A missão do documentário
Neste contexto de narrativas em conflito, surge um novo documentário. Intitulado Maré Branca: A Surreal História de Rabo de Peixe, é uma produção da Portocabo Atlántico, dirigida por João Marques e escrita por Marcos Nine. O seu propósito declarado é explorar o incidente através de múltiplas perspetivas, reunindo os depoimentos dos implicados e das testemunhas diretas. O documentário procura contar a surreal história real que marcou para sempre a vida dos habitantes, numa tentativa de ir além do folclore e do drama ficcionado para apresentar uma verdade mais humana e complexa. Representa um esforço consciente para recuperar a história, arrebatando-a tanto ao sensacionalismo como ao estigma, no que se tornou uma batalha pelo controlo da narrativa.

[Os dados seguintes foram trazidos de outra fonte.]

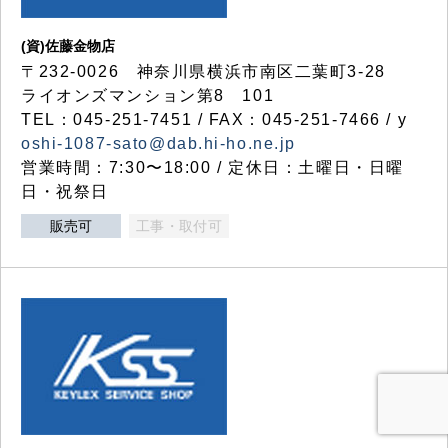
(資)佐藤金物店
〒232-0026 神奈川県横浜市南区二葉町3-28
ライオンズマンション第8 101
TEL：045-251-7451 / FAX：045-251-7466 / y
oshi-1087-sato@dab.hi-ho.ne.jp
営業時間：7:30〜18:00 / 定休日：土曜日・日曜
日・祝祭日
販売可
工事・取付可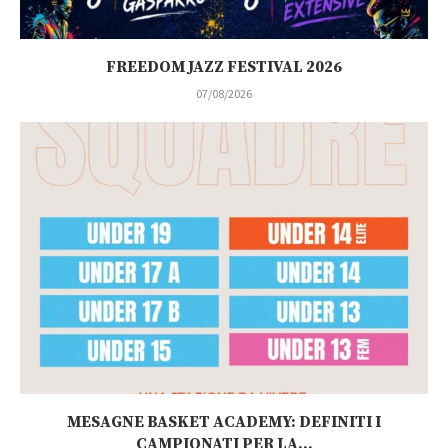
FREEDOM JAZZ FESTIVAL 2026
07/08/2026
MESAGNE BASKET ACADEMY: DEFINITI I
CAMPIONATI PER LA...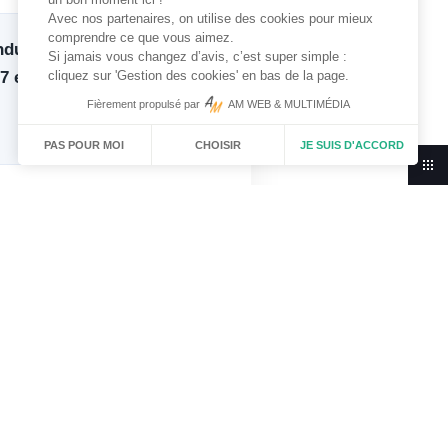
Avec nos partenaires, on utilise des cookies pour mieux
comprendre ce que vous aimez.
ndue possible grâce à la
Si jamais vous changez d’avis, c’est super simple :
cliquez sur 'Gestion des cookies' en bas de la page.
7 encadrants
du club.
Fièrement propulsé par
AM WEB & MULTIMÉDIA
CHOISIR
JE SUIS D'ACCORD
PAS POUR MOI
N
’entreprise
 très utile dans la vie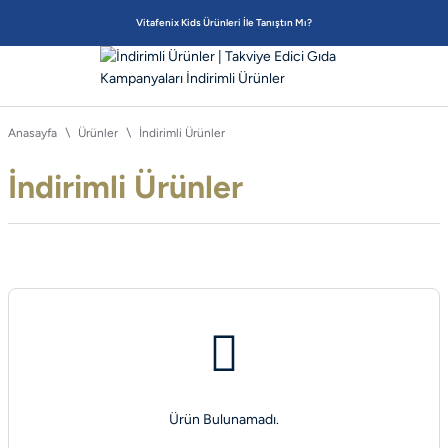
Vitafenix Kids Ürünleri İle Tanıştın Mı?
Anasayfa
Ürünler
İndirimli Ürünler
İndirimli Ürünler
Ürün Bulunamadı.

Uma tempestade, um leme partido e meia tonelada de cocaína de alta pureza conspiraram para alterar irrevogavelmente o destino de uma remota ilha atlântica. Os efeitos daquela maré branca foram devastadores e persistiram durante décadas, deixando uma cicatriz na memória coletiva de uma comunidade que nunca pediu para ser protagonista de uma história tão incrível.
O incidente que começou na costa dos Açores em junho de 2001 é o tema do novo documentário. Maré Branca: A Surreal História de Rabo de Peixe estreia na Netflix a 17 de outubro.